If you regard it
as a _private trust_ to be used for the highest good of mankind, then
well and good, these will come to you. If your object, however, is to
pile it up, to hoard it, then neither will come; and you will find it a
life as unsatisfactory as one can live.
There is, there can be, no greatness in things, in material things, of
themselves. The greatness is determined entirely by the use and
disposition made of them. The greatest greatness and the only _true_
greatness in the world is unselfish love and service and self-devotion
to one's fellow-men.
Look at the matter carefully, and tell me candidly if there can be
anything more foolish than a man's spending all the days of his life
piling up and hoarding money, too mean and too stingy to use any but
what is absolutely necessary, accumulating many times more than he can
possibly ever use, always eager for more, growing still more eager and
grasping the nearer he comes to life's end, then lying down, dying, and
leaving it.
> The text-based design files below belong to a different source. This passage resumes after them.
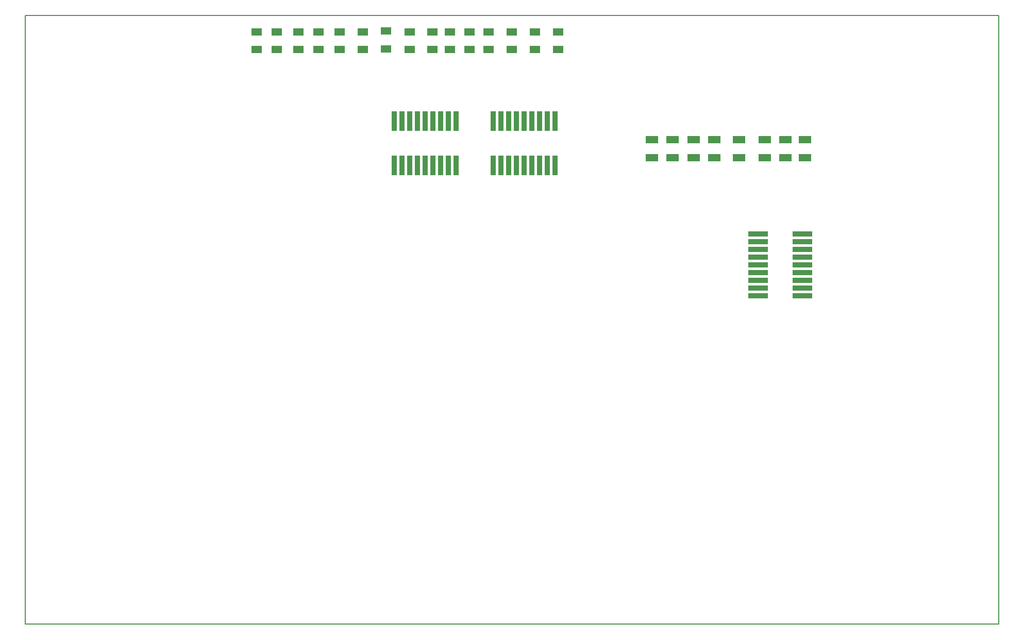
<source format=gbr>
G04 PROTEUS GERBER X2 FILE*
%TF.GenerationSoftware,Labcenter,Proteus,8.13-SP0-Build31525*%
%TF.CreationDate,2024-05-24T22:48:12+00:00*%
%TF.FileFunction,Paste,Top*%
%TF.FilePolarity,Positive*%
%TF.Part,Single*%
%TF.SameCoordinates,{2b1c703f-e340-49a6-ac8d-334d6c9c77ef}*%
%FSLAX45Y45*%
%MOMM*%
G01*
%TA.AperFunction,Material*%
%ADD40R,0.939800X3.251200*%
%TA.AperFunction,Material*%
%ADD41R,1.803400X1.143000*%
%TA.AperFunction,Material*%
%ADD42R,3.251200X0.939800*%
%TA.AperFunction,Material*%
%ADD43R,2.032000X1.270000*%
%TA.AperFunction,Profile*%
%ADD25C,0.203200*%
%TD.AperFunction*%
D40*
X-1930400Y+2540748D03*
X-1803400Y+2540748D03*
X-1676400Y+2540748D03*
X-1549400Y+2540748D03*
X-1422400Y+2540748D03*
X-1295400Y+2540748D03*
X-1168400Y+2540748D03*
X-1041400Y+2540748D03*
X-914400Y+2540748D03*
X-914400Y+3264648D03*
X-1041400Y+3264648D03*
X-1168400Y+3264648D03*
X-1295400Y+3264648D03*
X-1422400Y+3264648D03*
X-1549400Y+3264648D03*
X-1676400Y+3264648D03*
X-1803400Y+3264648D03*
X-1930400Y+3264648D03*
D41*
X-4191000Y+4731813D03*
X-4191000Y+4441813D03*
X-3860800Y+4731813D03*
X-3860800Y+4441813D03*
X-3505200Y+4731813D03*
X-3505200Y+4441813D03*
X-3175000Y+4731813D03*
X-3175000Y+4441813D03*
X-2832100Y+4731813D03*
X-2832100Y+4441813D03*
X-2451100Y+4731813D03*
X-2451100Y+4441813D03*
X-2070100Y+4744513D03*
X-2070100Y+4454513D03*
X-1676400Y+4731813D03*
X-1676400Y+4441813D03*
D40*
X-304800Y+2540748D03*
X-177800Y+2540748D03*
X-50800Y+2540748D03*
X+76200Y+2540748D03*
X+203200Y+2540748D03*
X+330200Y+2540748D03*
X+457200Y+2540748D03*
X+584200Y+2540748D03*
X+711200Y+2540748D03*
X+711200Y+3264648D03*
X+584200Y+3264648D03*
X+457200Y+3264648D03*
X+330200Y+3264648D03*
X+203200Y+3264648D03*
X+76200Y+3264648D03*
X-50800Y+3264648D03*
X-177800Y+3264648D03*
X-304800Y+3264648D03*
D41*
X-1308100Y+4731813D03*
X-1308100Y+4441813D03*
X-1016000Y+4731813D03*
X-1016000Y+4441813D03*
X-698500Y+4731813D03*
X-698500Y+4441813D03*
X-381000Y+4731813D03*
X-381000Y+4441813D03*
X+0Y+4731813D03*
X+0Y+4441813D03*
X+381000Y+4731813D03*
X+381000Y+4441813D03*
X+762000Y+4731813D03*
X+762000Y+4441813D03*
D42*
X+4044950Y+1409700D03*
X+4044950Y+1282700D03*
X+4044950Y+1155700D03*
X+4044950Y+1028700D03*
X+4044950Y+901700D03*
X+4044950Y+774700D03*
X+4044950Y+647700D03*
X+4044950Y+520700D03*
X+4044950Y+393700D03*
X+4768850Y+393700D03*
X+4768850Y+520700D03*
X+4768850Y+647700D03*
X+4768850Y+774700D03*
X+4768850Y+901700D03*
X+4768850Y+1028700D03*
X+4768850Y+1155700D03*
X+4768850Y+1282700D03*
X+4768850Y+1409700D03*
D43*
X+4813300Y+2957000D03*
X+4813300Y+2667000D03*
X+4495800Y+2957000D03*
X+4495800Y+2667000D03*
X+4152900Y+2957000D03*
X+4152900Y+2667000D03*
X+3733800Y+2957000D03*
X+3733800Y+2667000D03*
X+3327400Y+2957000D03*
X+3327400Y+2667000D03*
X+2984500Y+2957000D03*
X+2984500Y+2667000D03*
X+2641600Y+2957000D03*
X+2641600Y+2667000D03*
X+2298700Y+2957000D03*
X+2298700Y+2667000D03*
D25*
X-8000000Y-5000000D02*
X+8000000Y-5000000D01*
X+8000000Y+5000000D01*
X-8000000Y+5000000D01*
X-8000000Y-5000000D01*
M02*

</source>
It seems to me about as sensible for a man to have as the
great aim and ambition of life the piling up of an immense pile of old
iron in the middle of a large field, and sitting on it day after day
because he is so wedded to it that it has become a part of his life and
lest a fragment disappear, denying himself and those around him many of
the things that go to make life valuable and pleasant, and finally dying
there, himself, the soul, so dwarfed and so stunted that he has really a
hard time to make his way out of the miserable old body.